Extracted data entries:
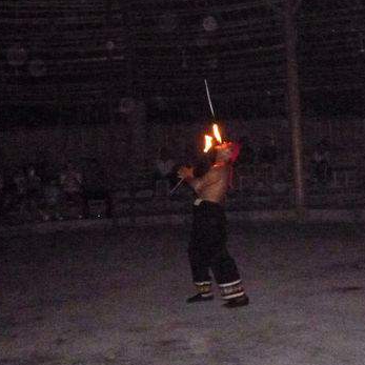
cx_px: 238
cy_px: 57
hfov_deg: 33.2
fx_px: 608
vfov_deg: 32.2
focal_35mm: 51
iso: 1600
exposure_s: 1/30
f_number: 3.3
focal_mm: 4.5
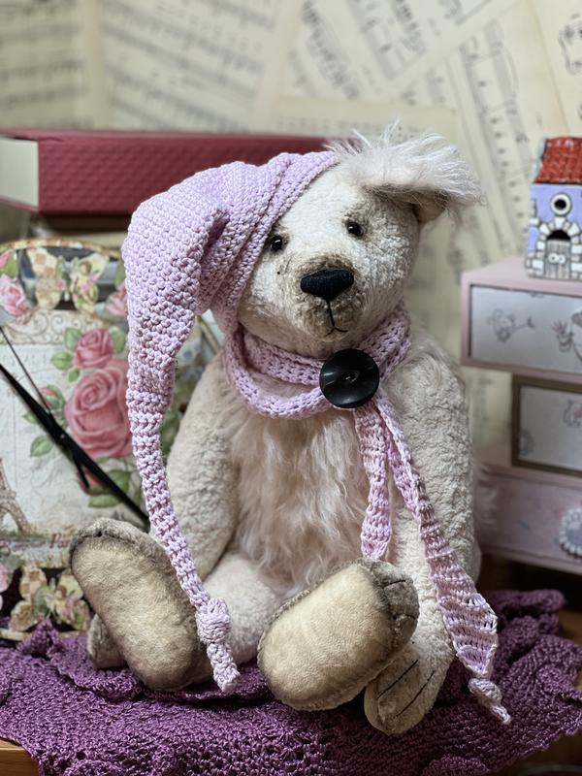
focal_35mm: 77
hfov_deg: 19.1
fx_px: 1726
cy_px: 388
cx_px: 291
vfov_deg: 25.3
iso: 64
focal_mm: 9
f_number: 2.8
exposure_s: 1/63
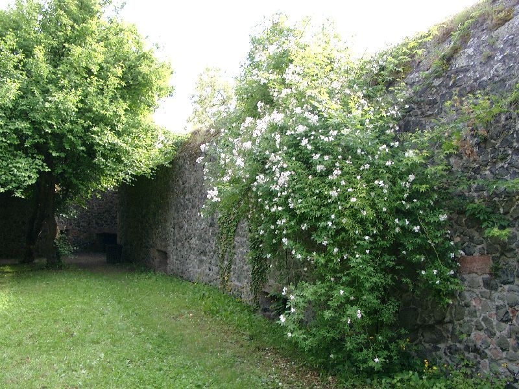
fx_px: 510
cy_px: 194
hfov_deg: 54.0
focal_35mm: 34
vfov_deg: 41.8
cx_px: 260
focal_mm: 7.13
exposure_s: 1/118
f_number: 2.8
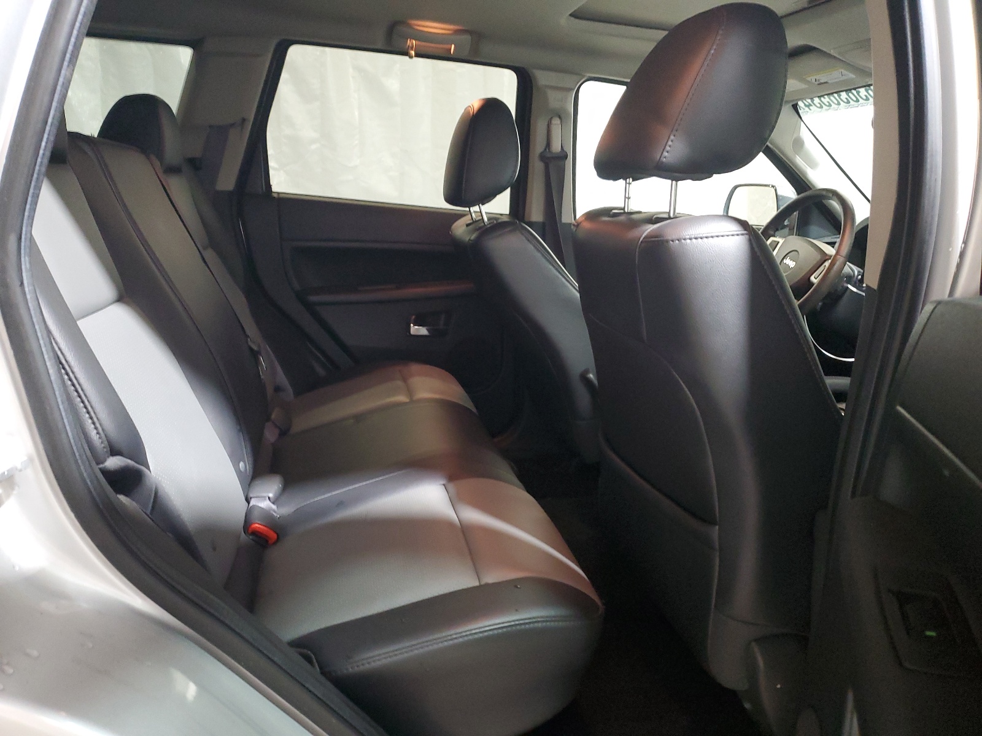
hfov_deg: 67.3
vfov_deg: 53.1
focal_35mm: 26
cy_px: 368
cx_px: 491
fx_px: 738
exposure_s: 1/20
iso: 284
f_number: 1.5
* * *
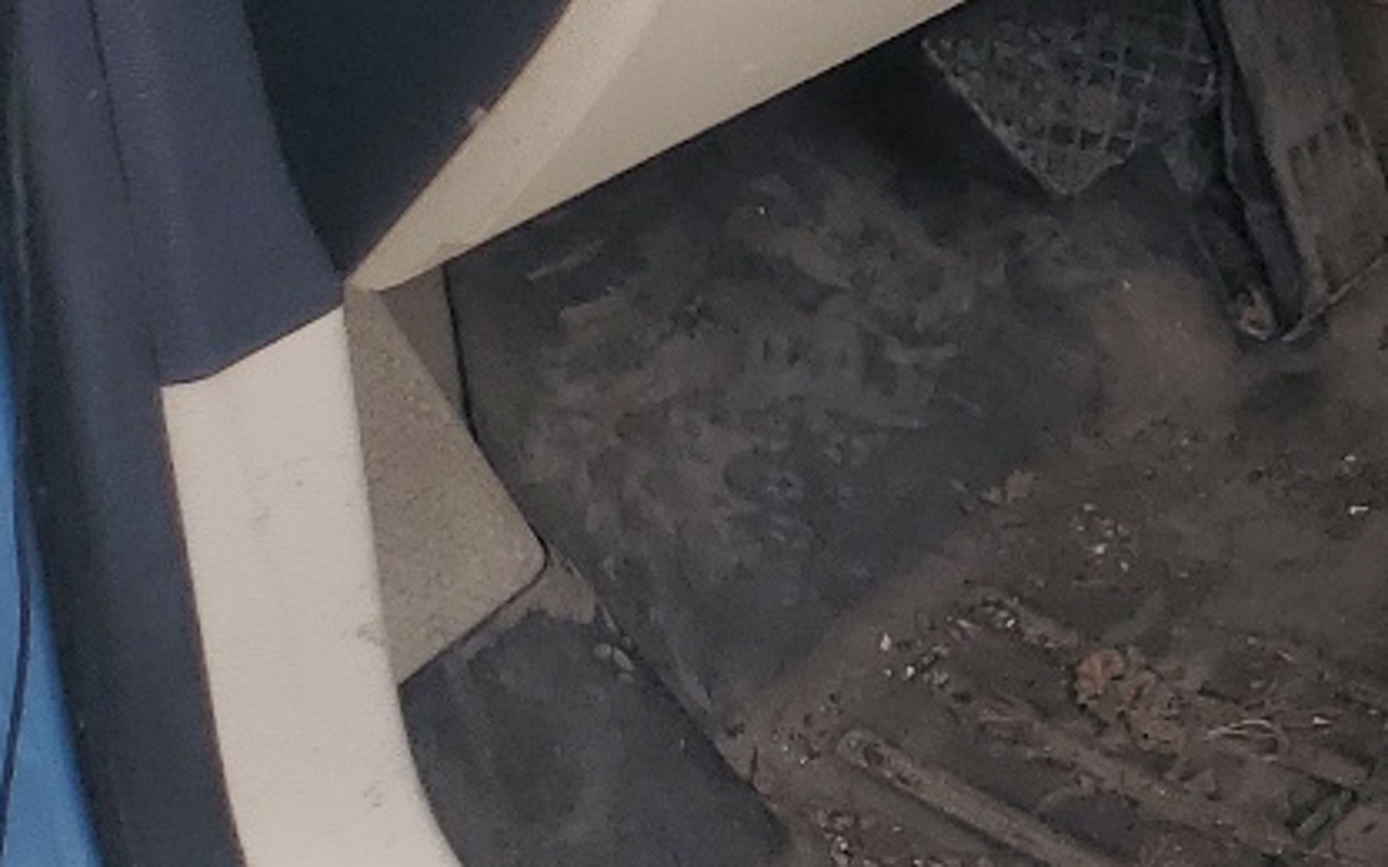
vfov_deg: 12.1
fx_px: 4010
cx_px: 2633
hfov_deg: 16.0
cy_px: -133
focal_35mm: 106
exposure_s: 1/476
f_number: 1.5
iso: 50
* * *
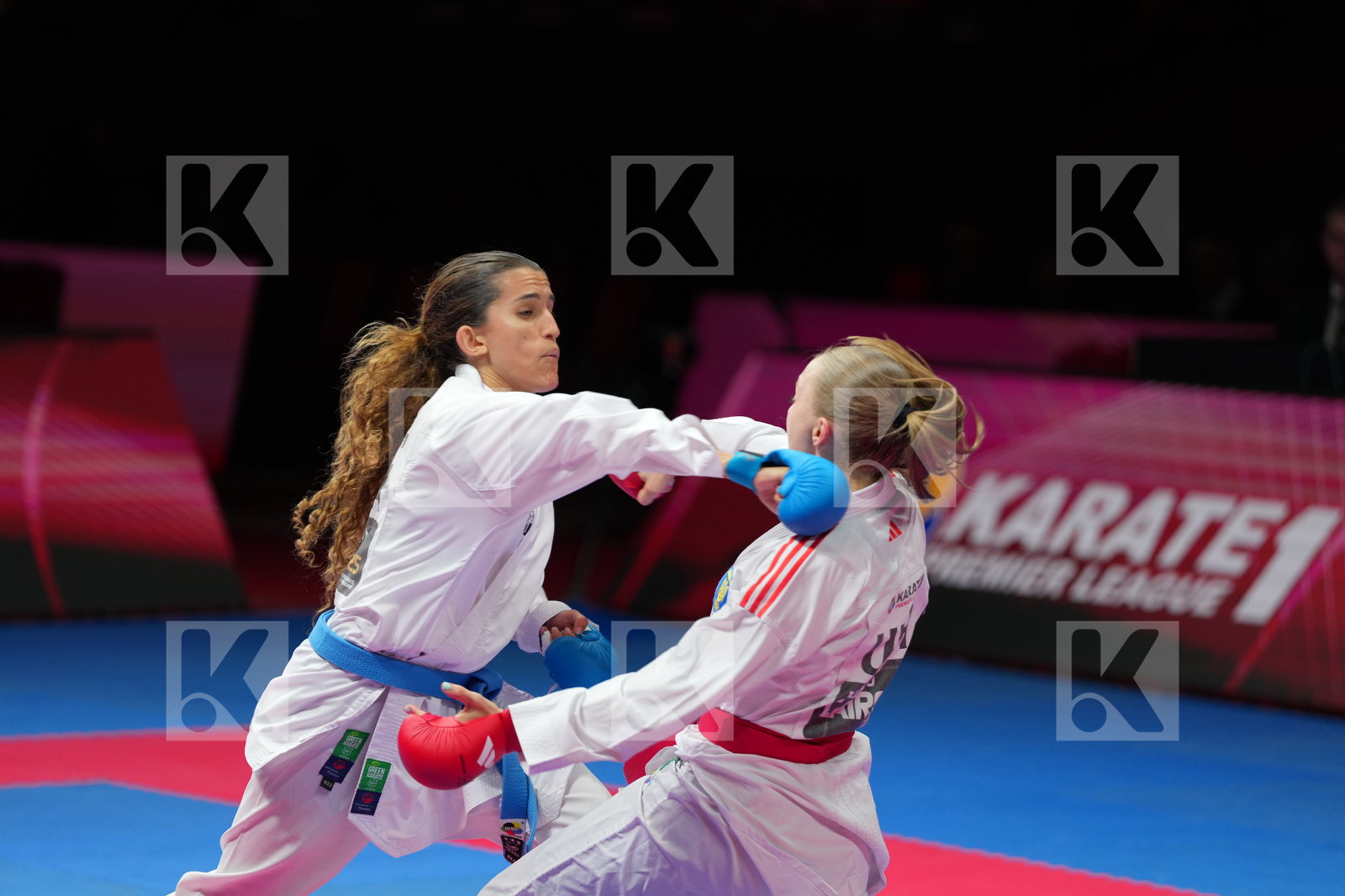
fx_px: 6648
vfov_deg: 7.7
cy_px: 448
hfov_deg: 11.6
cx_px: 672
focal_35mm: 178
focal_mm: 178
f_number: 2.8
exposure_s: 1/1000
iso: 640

◆ **WHAT TO DO**
Pictures in the entries do not go into the copy. Print only the lines starting at the one containing "focal_mm: 4.5" and ending at the one containing "exposure_s: 1/118", exactly as they appear.

◆ **ANSWER TO THIS PROBLEM**
focal_mm: 4.5
focal_35mm: 77
hfov_deg: 19.1
fx_px: 1726
cy_px: 388
cx_px: 291
vfov_deg: 25.3
iso: 64
focal_mm: 9
f_number: 2.8
exposure_s: 1/63
fx_px: 510
cy_px: 194
hfov_deg: 54.0
focal_35mm: 34
vfov_deg: 41.8
cx_px: 260
focal_mm: 7.13
exposure_s: 1/118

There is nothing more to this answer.